- [Information supplied]:
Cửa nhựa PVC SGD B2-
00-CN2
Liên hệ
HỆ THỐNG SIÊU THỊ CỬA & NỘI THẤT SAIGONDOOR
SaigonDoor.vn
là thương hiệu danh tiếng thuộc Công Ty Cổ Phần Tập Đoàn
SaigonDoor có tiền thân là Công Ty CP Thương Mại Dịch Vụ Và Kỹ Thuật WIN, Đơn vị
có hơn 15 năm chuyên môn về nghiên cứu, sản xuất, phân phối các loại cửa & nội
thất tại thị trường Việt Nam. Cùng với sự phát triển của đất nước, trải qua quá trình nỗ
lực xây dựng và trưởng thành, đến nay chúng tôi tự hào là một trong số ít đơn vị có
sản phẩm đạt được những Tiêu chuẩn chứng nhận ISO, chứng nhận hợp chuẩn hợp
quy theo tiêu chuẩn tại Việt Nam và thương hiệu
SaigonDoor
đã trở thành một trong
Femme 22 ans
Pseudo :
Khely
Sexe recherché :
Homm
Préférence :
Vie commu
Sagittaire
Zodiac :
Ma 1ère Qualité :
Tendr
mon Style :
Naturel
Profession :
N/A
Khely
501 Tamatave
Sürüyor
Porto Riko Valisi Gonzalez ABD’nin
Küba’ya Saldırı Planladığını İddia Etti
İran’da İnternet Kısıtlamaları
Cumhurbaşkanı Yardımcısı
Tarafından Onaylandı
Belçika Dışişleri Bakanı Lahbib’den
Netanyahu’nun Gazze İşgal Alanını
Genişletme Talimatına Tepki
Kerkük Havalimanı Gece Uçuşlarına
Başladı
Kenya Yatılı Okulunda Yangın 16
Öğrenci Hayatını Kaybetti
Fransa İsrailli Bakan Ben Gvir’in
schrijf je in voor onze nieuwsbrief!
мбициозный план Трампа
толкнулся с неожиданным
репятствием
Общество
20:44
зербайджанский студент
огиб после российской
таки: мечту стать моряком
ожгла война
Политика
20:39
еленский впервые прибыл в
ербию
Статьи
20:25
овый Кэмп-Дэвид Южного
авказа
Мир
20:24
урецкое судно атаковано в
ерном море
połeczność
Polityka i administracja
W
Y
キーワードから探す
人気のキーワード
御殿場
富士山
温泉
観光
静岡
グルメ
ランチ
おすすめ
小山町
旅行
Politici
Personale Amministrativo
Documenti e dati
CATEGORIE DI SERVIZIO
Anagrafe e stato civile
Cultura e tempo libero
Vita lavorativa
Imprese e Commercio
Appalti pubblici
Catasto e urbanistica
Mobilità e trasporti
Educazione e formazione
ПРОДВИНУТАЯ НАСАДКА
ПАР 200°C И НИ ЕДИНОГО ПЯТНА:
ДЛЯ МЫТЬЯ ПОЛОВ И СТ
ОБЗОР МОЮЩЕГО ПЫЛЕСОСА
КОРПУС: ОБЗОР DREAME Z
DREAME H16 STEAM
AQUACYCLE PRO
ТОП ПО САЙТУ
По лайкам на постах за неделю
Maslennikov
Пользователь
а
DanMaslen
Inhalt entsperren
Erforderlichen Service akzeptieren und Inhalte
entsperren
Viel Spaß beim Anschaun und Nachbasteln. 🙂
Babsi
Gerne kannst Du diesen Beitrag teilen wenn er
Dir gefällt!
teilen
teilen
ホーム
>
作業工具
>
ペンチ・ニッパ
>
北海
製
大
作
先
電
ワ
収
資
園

- [Work task]: Reproduce every line of the rows above without changing a single character.

- [Answer for this exercise]:
Cửa nhựa PVC SGD B2-
00-CN2
Liên hệ
HỆ THỐNG SIÊU THỊ CỬA & NỘI THẤT SAIGONDOOR
SaigonDoor.vn
là thương hiệu danh tiếng thuộc Công Ty Cổ Phần Tập Đoàn
SaigonDoor có tiền thân là Công Ty CP Thương Mại Dịch Vụ Và Kỹ Thuật WIN, Đơn vị
có hơn 15 năm chuyên môn về nghiên cứu, sản xuất, phân phối các loại cửa & nội
thất tại thị trường Việt Nam. Cùng với sự phát triển của đất nước, trải qua quá trình nỗ
lực xây dựng và trưởng thành, đến nay chúng tôi tự hào là một trong số ít đơn vị có
sản phẩm đạt được những Tiêu chuẩn chứng nhận ISO, chứng nhận hợp chuẩn hợp
quy theo tiêu chuẩn tại Việt Nam và thương hiệu
SaigonDoor
đã trở thành một trong
Femme 22 ans
Pseudo :
Khely
Sexe recherché :
Homm
Préférence :
Vie commu
Sagittaire
Zodiac :
Ma 1ère Qualité :
Tendr
mon Style :
Naturel
Profession :
N/A
Khely
501 Tamatave
Sürüyor
Porto Riko Valisi Gonzalez ABD’nin
Küba’ya Saldırı Planladığını İddia Etti
İran’da İnternet Kısıtlamaları
Cumhurbaşkanı Yardımcısı
Tarafından Onaylandı
Belçika Dışişleri Bakanı Lahbib’den
Netanyahu’nun Gazze İşgal Alanını
Genişletme Talimatına Tepki
Kerkük Havalimanı Gece Uçuşlarına
Başladı
Kenya Yatılı Okulunda Yangın 16
Öğrenci Hayatını Kaybetti
Fransa İsrailli Bakan Ben Gvir’in
schrijf je in voor onze nieuwsbrief!
мбициозный план Трампа
толкнулся с неожиданным
репятствием
Общество
20:44
зербайджанский студент
огиб после российской
таки: мечту стать моряком
ожгла война
Политика
20:39
еленский впервые прибыл в
ербию
Статьи
20:25
овый Кэмп-Дэвид Южного
авказа
Мир
20:24
урецкое судно атаковано в
ерном море
połeczność
Polityka i administracja
W
Y
キーワードから探す
人気のキーワード
御殿場
富士山
温泉
観光
静岡
グルメ
ランチ
おすすめ
小山町
旅行
Politici
Personale Amministrativo
Documenti e dati
CATEGORIE DI SERVIZIO
Anagrafe e stato civile
Cultura e tempo libero
Vita lavorativa
Imprese e Commercio
Appalti pubblici
Catasto e urbanistica
Mobilità e trasporti
Educazione e formazione
ПРОДВИНУТАЯ НАСАДКА
ПАР 200°C И НИ ЕДИНОГО ПЯТНА:
ДЛЯ МЫТЬЯ ПОЛОВ И СТ
ОБЗОР МОЮЩЕГО ПЫЛЕСОСА
КОРПУС: ОБЗОР DREAME Z
DREAME H16 STEAM
AQUACYCLE PRO
ТОП ПО САЙТУ
По лайкам на постах за неделю
Maslennikov
Пользователь
а
DanMaslen
Inhalt entsperren
Erforderlichen Service akzeptieren und Inhalte
entsperren
Viel Spaß beim Anschaun und Nachbasteln. 🙂
Babsi
Gerne kannst Du diesen Beitrag teilen wenn er
Dir gefällt!
teilen
teilen
ホーム
>
作業工具
>
ペンチ・ニッパ
>
北海
製
大
作
先
電
ワ
収
資
園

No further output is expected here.